Journal de l'année Édition 2001 2001Éd. 2001

Victime de son opposition déclarée à la guerre de Tchétchénie, le réformateur Grigori Iavlinski, leader de Iabloko, paie son rejet courageux de l'« establishment » politique russe d'une décevante troisième place, avec 5,6 % des voix, juste devant le communiste dissident et allié officieux du président par intérim Aman Touleïev (4,6 %), les autres candidats se partageant les miettes. Au lendemain de cette victoire électorale dénuée de passion, qui doit sans doute plus au fatalisme des électeurs qu'à leur enthousiasme, le « deuxième président » de Russie prononcera un discours à la hauteur de son programme, brillant par l'absence de propositions concrètes pour régler les problèmes d'un pays dont une grande partie de la population vit au-dessous du seuil de pauvreté. Renvoyant l'annonce de ce programme et la nomination d'un nouveau gouvernement au lendemain de son investiture solennelle, début mai, Poutine déclarera que les Russes, qui ne l'ont d'ailleurs pas élu sur de vaines promesses électorales, ne devaient « pas s'attendre à des miracles » de sa part. Une mise au point qui a au moins le mérite de l'honnêteté, qualité qu'il prétend cultiver et qui lui a valu les faveurs de l'électorat, autant sans doute que son patriotisme affiché au service d'une Russie dont il affirme vouloir restaurer le statut de grande puissance après l'humiliation infligée par l'OTAN durant la guerre du Kosovo.

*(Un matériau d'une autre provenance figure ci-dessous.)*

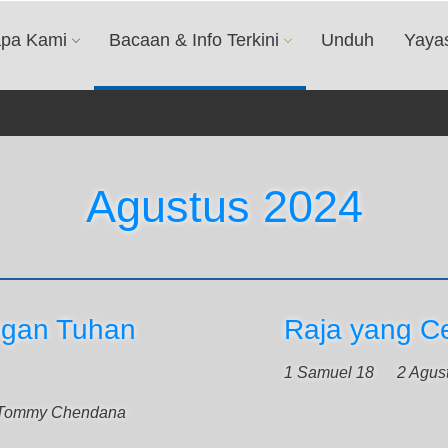
apa Kami
Bacaan & Info Terkini
Unduh
Yaya
Agustus 2024
ngan Tuhan
Raja yang C
1 Samuel 18
2 Agus
 Tommy Chendana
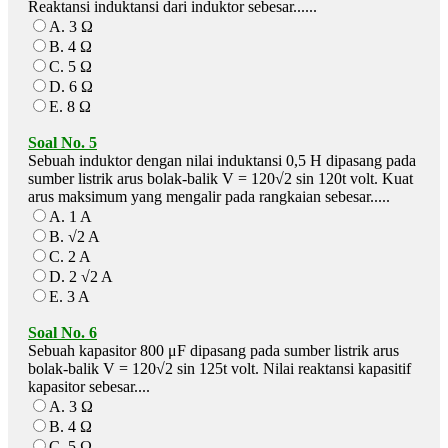
Reaktansi induktansi dari induktor sebesar......
A. 3 Ω
B. 4 Ω
C. 5 Ω
D. 6 Ω
E. 8 Ω
Soal No. 5
Sebuah induktor dengan nilai induktansi 0,5 H dipasang pada
sumber listrik arus bolak-balik V = 120√2 sin 120t volt. Kuat
arus maksimum yang mengalir pada rangkaian sebesar.....
A. 1 A
B. √2 A
C. 2 A
D. 2 √2 A
E. 3 A
Soal No. 6
Sebuah kapasitor 800 μF dipasang pada sumber listrik arus
bolak-balik V = 120√2 sin 125t volt. Nilai reaktansi kapasitif
kapasitor sebesar....
A. 3 Ω
B. 4 Ω
C. 5 Ω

Encore faut-il que le nouveau président russe puisse, ou veuille, s'émanciper de la tutelle pesante du clan eltsinien et des puissants oligarques qui ont permis sa fulgurante promotion jusqu'aux plus hautes sphères du pouvoir en utilisant des procédés d'une loyauté sujette à caution et qui espèrent continuer à tirer les ficelles de leur « matriochka ».

Rien ne dit que M. Poutine, dont le premier décret de président par intérim a été d'accorder l'immunité à son mentor Eltsine, pour congédier il est vrai un peu plus tard au Kremlin sa fille et éminence grise Tatiana Diatchenko, saura se soustraire à l'emprise de ces derniers et engager la lutte annoncée contre la corruption qui gangrène l'économie et le pouvoir russes, et à celle des militaires, qui l'estiment redevable pour une victoire électorale tributaire de la guerre de Tchétchénie. Si son parcoure politique a montré qu'il ne manquait pas d'ambition, Vladimir Poutine doit encore prouver, au peuple russe comme aux Occidentaux qui en attendent en priorité le règlement pacifique du conflit tchétchène, qu'il est assez velléitaire pour ne pas se laisser manœuvrer par ceux qui ont pavé la route de son succès.

Gari Ulubeyan

Du KGB au Kremlin

Rien ne prédisposait Poutine, issu d'un milieu modeste, à présider à quarante-sept ans aux destinées de la Russie, sinon peut-être un grand-père, cuisinier de Lénine et de Staline, qui l'initia aux sombres cuisines du Kremlin, et une ambition dévorante, servie par une volonté de fer, qu'il met au service de sa patrie, alors soviétique. Adolescent, le jeune homme à la faible constitution compensée par la pratique des arts martiaux rêvait de rejoindre le KGB, qu'il intégrera après des études de droit. Abandonnant ses activités de conte-espionnage en Allemagne en 1991, il devient l'éminence grise de son ancien professeur, le maire réformateur de Saint-Pétersbourg Anatoly Sobtchak (décédé en janvier 2000), jusqu'à la disgrâce électorale de celui-ci, aggravée par des démêlés judiciaires. En 1996, Eltsine l'appelle à Moscou dans l'administration présidentielle, le sortant de l'anonymat en août 1999 pour le nommer Premier ministre, alors que le Daguestan est déstabilisé par une rébellion venue de Tchétchénie. Dès lors, Poutine se consacre à l'anéantissement des rebelles islamistes du Daguestan, puis des « bandits tchétchènes », après les attentats meurtriers de septembre à Moscou et ailleurs, hâtivement attribués aux Tchétchènes mais jetant la suspicion sur d'occultes commanditaires au Kremlin même. Le coup d'envoi est donné à une guerre de reconquête meurtrière de la Tchétchénie qui vaudra une popularité durable à Poutine malgré les milliers de morts de part et d'autre. Incarnant la force et l'ordre, issu de l'appareil soviétique sans en porter l'idéologie, contrairement à Eltsine, qui est un communiste repenti, Poutine, président atypique, ouvre bien un nouveau chapitre de l'histoire russe.